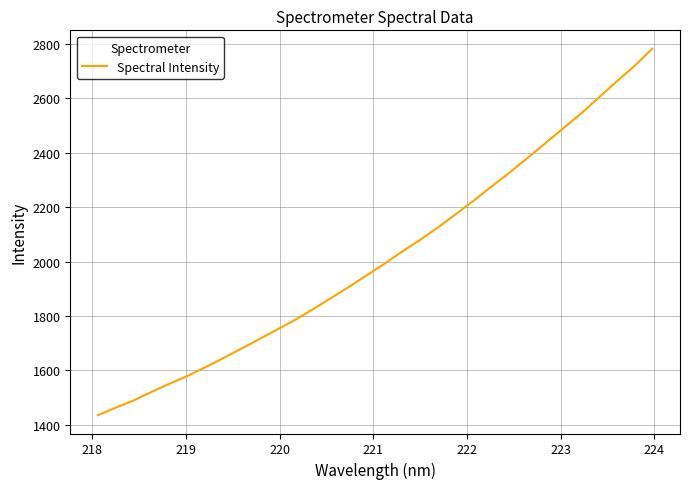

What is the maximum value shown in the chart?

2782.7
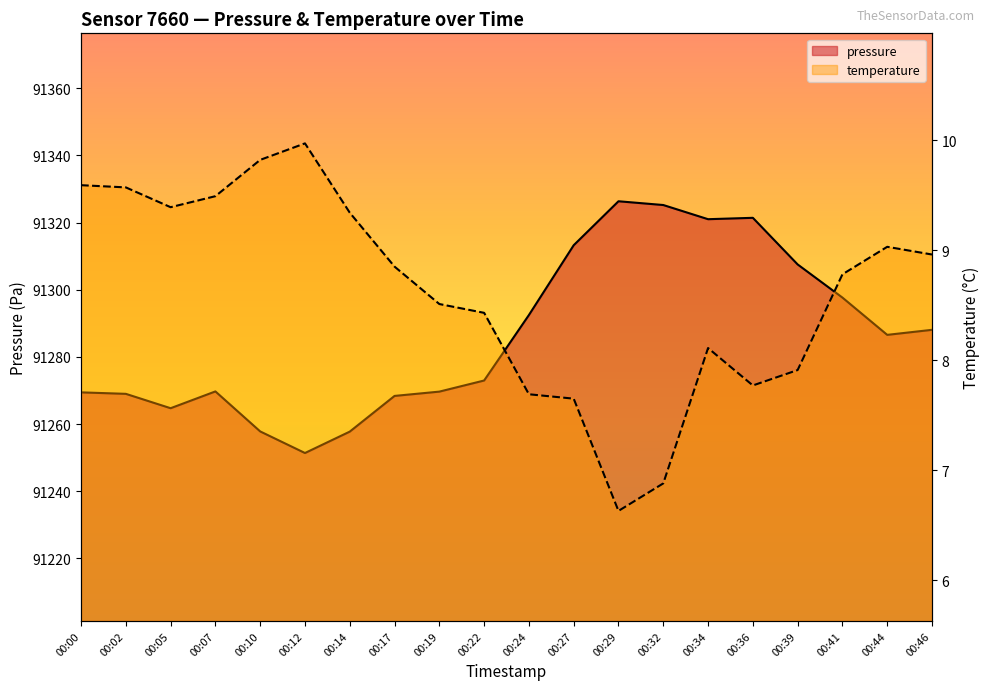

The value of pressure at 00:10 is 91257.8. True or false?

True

* * *

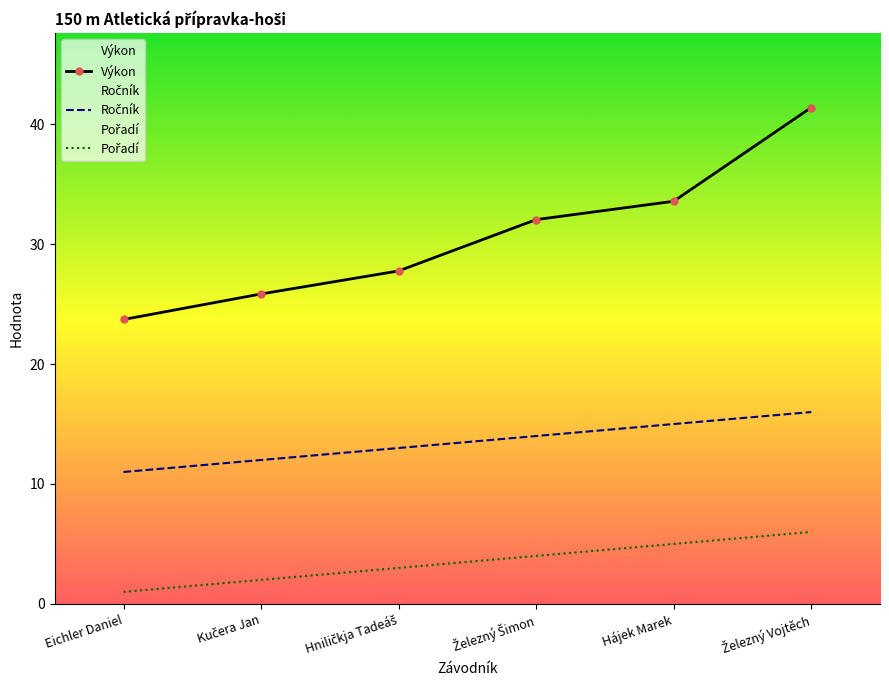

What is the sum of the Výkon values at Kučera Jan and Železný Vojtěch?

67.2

→ Task objective
Reproduce the listing word for word, from the line with "What is the maximum value shown in the chart?" up to and including the line with "The value of". Leave out the pictures.

→ The completed task
What is the maximum value shown in the chart?

2782.7

The value of pressure at 00:10 is 91257.8. True or false?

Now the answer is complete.